(Data for this task)

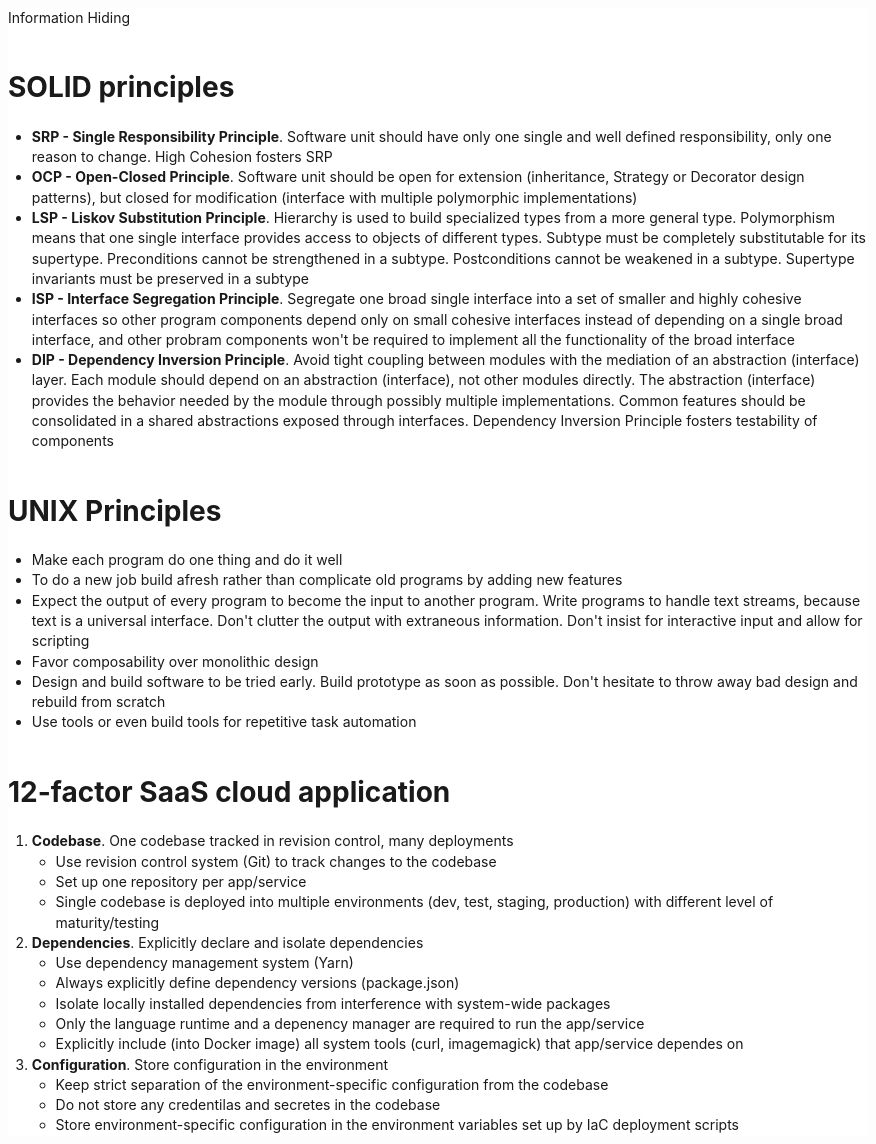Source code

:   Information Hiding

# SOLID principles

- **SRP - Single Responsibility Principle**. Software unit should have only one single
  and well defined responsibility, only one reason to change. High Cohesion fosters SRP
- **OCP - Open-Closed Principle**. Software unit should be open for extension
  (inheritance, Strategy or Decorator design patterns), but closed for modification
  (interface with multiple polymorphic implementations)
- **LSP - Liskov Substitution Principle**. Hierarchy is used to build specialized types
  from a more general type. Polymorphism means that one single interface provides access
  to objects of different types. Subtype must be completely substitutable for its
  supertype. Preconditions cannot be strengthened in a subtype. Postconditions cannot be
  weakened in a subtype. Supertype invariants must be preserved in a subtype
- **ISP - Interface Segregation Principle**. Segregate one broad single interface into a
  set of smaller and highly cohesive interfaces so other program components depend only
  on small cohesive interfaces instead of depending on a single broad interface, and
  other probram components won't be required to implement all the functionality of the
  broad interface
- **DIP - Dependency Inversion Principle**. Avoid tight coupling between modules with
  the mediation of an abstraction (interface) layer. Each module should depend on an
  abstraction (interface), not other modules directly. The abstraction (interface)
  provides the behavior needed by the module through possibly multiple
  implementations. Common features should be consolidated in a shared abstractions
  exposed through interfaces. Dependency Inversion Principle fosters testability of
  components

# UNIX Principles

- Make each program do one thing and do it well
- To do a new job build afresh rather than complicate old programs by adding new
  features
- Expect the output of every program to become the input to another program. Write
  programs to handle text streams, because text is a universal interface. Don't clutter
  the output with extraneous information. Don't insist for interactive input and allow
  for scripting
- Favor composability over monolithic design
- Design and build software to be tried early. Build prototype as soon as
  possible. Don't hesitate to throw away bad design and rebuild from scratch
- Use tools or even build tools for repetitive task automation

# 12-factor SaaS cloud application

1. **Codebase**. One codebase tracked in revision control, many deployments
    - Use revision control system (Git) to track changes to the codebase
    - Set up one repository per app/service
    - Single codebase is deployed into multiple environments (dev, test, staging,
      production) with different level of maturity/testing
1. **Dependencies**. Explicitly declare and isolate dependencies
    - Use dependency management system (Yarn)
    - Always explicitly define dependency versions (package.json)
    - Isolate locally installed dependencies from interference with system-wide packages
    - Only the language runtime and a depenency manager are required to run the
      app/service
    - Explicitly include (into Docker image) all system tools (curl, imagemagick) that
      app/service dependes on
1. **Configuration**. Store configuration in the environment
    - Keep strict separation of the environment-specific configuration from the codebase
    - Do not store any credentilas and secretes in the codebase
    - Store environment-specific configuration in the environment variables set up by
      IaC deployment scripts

(End Data for this task)
(Data for this task)

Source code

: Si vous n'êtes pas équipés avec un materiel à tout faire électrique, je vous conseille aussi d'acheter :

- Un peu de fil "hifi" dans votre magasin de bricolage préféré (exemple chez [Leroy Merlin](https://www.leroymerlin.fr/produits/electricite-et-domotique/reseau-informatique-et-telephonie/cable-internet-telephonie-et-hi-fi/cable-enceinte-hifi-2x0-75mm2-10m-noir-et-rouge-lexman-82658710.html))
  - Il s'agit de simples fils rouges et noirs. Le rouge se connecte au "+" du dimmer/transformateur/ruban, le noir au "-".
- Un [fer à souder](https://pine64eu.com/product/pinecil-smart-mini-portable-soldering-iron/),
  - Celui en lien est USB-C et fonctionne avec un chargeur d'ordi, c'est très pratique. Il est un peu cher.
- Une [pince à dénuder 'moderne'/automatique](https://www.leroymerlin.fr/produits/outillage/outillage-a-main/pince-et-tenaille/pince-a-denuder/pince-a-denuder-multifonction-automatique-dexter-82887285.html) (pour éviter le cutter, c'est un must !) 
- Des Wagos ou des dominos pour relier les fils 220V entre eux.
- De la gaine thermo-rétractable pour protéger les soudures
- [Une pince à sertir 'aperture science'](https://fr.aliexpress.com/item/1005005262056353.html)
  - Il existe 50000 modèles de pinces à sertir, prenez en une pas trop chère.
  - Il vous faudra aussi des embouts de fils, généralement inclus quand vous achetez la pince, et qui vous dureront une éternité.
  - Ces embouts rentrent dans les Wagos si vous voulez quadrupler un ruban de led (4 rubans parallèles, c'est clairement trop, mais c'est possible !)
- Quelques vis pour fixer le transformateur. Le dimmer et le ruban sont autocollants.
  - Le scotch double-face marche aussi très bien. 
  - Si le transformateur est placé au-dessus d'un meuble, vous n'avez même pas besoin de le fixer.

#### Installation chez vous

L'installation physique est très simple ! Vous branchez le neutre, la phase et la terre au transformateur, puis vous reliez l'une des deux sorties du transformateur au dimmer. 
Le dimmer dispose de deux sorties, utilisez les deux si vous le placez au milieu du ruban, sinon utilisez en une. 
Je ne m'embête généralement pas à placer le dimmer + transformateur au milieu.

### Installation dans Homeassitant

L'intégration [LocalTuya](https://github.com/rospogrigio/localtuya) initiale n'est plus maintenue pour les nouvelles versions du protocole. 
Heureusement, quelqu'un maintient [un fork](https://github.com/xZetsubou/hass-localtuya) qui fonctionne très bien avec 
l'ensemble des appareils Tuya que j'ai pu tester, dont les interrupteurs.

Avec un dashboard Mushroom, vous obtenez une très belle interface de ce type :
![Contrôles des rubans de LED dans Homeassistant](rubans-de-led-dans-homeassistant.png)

(End Data for this task)

__Work request__.
Copy out each line of the data above, exactly, if it lies between the line holding "# 12-factor SaaS cloud application" and the line holding "- Set up one repository per app/service", inclusive; copy no other line.

__Answer__.
# 12-factor SaaS cloud application

1. **Codebase**. One codebase tracked in revision control, many deployments
    - Use revision control system (Git) to track changes to the codebase
    - Set up one repository per app/service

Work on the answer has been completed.